▸ Supplied records
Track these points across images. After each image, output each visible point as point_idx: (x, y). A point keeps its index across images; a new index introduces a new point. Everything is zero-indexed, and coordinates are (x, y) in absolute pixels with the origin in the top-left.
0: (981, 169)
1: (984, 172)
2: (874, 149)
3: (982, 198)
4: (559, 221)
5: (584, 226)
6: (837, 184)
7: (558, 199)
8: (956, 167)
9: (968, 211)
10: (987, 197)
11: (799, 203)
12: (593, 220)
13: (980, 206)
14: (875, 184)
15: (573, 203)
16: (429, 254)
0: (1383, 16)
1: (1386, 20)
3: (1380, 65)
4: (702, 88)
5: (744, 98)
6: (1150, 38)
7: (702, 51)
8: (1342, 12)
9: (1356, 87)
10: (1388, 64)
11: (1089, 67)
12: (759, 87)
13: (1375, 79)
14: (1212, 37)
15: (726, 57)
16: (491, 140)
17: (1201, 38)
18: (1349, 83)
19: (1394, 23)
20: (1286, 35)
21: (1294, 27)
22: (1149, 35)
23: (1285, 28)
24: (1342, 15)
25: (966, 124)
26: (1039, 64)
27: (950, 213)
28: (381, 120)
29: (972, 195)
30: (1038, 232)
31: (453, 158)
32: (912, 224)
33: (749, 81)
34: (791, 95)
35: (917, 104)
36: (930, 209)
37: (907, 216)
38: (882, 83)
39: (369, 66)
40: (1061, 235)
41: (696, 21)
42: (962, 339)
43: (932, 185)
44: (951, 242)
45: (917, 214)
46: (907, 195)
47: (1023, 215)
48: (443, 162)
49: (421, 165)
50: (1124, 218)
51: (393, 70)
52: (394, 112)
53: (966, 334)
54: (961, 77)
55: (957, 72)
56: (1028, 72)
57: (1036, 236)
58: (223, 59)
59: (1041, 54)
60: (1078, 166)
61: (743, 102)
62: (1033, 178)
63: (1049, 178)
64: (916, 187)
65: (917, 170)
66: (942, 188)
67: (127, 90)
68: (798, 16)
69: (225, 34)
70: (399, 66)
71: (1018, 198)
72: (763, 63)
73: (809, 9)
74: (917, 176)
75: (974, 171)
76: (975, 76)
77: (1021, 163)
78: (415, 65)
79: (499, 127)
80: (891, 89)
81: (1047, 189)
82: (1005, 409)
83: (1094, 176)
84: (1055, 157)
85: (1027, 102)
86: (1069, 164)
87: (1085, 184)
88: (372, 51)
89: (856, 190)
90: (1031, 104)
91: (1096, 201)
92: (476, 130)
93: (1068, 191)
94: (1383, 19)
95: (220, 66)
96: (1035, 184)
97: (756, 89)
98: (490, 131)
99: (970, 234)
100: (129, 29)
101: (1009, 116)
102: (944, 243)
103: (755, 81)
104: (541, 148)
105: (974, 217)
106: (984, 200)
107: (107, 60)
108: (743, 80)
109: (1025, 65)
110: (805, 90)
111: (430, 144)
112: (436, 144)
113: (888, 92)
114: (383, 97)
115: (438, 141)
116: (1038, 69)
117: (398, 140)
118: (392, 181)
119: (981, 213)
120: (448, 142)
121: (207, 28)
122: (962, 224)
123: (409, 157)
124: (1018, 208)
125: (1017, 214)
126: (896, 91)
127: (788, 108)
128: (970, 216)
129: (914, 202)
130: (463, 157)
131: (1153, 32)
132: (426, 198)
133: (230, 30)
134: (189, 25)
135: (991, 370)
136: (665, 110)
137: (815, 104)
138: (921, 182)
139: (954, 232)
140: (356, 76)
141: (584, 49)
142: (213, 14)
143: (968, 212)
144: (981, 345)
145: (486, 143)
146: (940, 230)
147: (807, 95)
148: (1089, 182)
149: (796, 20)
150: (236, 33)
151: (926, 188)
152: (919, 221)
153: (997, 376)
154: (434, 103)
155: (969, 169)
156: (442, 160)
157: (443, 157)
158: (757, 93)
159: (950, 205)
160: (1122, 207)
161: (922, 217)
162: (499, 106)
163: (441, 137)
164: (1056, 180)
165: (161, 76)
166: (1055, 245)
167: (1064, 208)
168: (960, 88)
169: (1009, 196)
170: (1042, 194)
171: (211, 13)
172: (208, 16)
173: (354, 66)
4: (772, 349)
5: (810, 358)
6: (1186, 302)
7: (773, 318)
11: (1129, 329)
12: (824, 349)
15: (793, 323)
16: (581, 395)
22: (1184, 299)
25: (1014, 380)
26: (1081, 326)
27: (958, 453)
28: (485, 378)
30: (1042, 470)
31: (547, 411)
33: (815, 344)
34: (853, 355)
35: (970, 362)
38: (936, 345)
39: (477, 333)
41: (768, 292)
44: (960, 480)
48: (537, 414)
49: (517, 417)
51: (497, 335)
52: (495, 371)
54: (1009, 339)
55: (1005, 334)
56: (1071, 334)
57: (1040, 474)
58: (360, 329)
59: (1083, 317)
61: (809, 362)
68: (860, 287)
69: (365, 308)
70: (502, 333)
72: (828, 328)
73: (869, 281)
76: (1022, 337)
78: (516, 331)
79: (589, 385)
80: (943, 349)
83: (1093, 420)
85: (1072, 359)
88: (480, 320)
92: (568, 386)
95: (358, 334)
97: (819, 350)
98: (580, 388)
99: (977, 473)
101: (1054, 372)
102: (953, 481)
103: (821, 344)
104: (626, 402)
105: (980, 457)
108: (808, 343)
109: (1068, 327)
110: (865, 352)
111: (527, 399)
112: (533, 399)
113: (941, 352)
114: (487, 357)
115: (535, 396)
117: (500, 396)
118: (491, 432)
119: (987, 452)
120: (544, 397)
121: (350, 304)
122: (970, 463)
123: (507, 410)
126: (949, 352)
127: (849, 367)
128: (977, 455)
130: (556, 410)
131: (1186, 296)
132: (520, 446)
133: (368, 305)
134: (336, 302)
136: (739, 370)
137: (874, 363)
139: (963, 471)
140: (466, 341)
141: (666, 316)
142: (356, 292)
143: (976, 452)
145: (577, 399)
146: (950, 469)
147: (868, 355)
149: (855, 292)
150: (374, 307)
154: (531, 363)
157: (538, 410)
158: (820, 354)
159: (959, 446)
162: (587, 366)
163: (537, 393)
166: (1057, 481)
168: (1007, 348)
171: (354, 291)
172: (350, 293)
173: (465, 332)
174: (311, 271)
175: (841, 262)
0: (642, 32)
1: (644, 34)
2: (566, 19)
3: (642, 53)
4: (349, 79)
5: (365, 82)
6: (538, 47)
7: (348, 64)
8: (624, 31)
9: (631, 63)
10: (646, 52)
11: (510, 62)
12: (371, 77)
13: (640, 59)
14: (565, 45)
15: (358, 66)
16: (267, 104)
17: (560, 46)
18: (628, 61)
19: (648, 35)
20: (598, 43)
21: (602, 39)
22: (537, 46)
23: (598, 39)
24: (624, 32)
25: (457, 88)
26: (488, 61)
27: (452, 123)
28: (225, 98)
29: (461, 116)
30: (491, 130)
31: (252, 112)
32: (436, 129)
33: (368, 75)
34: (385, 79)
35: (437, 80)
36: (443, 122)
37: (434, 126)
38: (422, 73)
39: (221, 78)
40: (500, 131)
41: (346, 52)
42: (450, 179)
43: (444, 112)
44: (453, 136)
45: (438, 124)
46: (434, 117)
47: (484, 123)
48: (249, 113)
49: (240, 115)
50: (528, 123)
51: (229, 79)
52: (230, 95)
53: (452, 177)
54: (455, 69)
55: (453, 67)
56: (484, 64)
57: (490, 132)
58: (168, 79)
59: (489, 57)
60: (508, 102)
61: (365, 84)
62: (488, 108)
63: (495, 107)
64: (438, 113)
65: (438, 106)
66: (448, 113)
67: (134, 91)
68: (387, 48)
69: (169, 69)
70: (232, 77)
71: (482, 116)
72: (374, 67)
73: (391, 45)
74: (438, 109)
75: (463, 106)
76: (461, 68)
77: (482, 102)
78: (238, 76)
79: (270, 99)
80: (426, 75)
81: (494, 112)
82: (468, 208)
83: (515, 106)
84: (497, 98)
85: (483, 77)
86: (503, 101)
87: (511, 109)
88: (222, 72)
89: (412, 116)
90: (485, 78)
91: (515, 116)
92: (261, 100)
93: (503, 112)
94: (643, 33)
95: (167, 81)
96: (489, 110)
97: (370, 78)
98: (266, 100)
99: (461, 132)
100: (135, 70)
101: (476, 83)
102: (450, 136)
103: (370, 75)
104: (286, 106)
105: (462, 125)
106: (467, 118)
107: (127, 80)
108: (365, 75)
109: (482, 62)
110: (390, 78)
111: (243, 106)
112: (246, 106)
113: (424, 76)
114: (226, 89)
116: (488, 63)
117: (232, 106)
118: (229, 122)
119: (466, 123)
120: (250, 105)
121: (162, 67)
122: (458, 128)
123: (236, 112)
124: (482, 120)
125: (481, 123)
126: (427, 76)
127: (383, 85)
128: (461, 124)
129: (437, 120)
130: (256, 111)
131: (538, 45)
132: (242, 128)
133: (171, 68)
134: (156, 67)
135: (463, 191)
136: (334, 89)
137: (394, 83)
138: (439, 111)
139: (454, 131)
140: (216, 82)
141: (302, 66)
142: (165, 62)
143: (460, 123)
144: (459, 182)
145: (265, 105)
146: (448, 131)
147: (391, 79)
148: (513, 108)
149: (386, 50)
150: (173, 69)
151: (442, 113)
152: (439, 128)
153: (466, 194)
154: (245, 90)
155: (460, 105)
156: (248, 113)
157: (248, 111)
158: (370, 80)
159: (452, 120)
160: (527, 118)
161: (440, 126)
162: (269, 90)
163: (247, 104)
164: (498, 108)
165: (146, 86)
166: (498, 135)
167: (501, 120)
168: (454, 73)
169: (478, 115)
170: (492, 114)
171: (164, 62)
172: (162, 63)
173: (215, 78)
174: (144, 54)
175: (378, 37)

▸ Work task
Copy, exactly and only, the lines above that begin with the one containing "10: (987, 197)" and finish with the one containing "76: (975, 76)".

▸ Your response
10: (987, 197)
11: (799, 203)
12: (593, 220)
13: (980, 206)
14: (875, 184)
15: (573, 203)
16: (429, 254)
0: (1383, 16)
1: (1386, 20)
3: (1380, 65)
4: (702, 88)
5: (744, 98)
6: (1150, 38)
7: (702, 51)
8: (1342, 12)
9: (1356, 87)
10: (1388, 64)
11: (1089, 67)
12: (759, 87)
13: (1375, 79)
14: (1212, 37)
15: (726, 57)
16: (491, 140)
17: (1201, 38)
18: (1349, 83)
19: (1394, 23)
20: (1286, 35)
21: (1294, 27)
22: (1149, 35)
23: (1285, 28)
24: (1342, 15)
25: (966, 124)
26: (1039, 64)
27: (950, 213)
28: (381, 120)
29: (972, 195)
30: (1038, 232)
31: (453, 158)
32: (912, 224)
33: (749, 81)
34: (791, 95)
35: (917, 104)
36: (930, 209)
37: (907, 216)
38: (882, 83)
39: (369, 66)
40: (1061, 235)
41: (696, 21)
42: (962, 339)
43: (932, 185)
44: (951, 242)
45: (917, 214)
46: (907, 195)
47: (1023, 215)
48: (443, 162)
49: (421, 165)
50: (1124, 218)
51: (393, 70)
52: (394, 112)
53: (966, 334)
54: (961, 77)
55: (957, 72)
56: (1028, 72)
57: (1036, 236)
58: (223, 59)
59: (1041, 54)
60: (1078, 166)
61: (743, 102)
62: (1033, 178)
63: (1049, 178)
64: (916, 187)
65: (917, 170)
66: (942, 188)
67: (127, 90)
68: (798, 16)
69: (225, 34)
70: (399, 66)
71: (1018, 198)
72: (763, 63)
73: (809, 9)
74: (917, 176)
75: (974, 171)
76: (975, 76)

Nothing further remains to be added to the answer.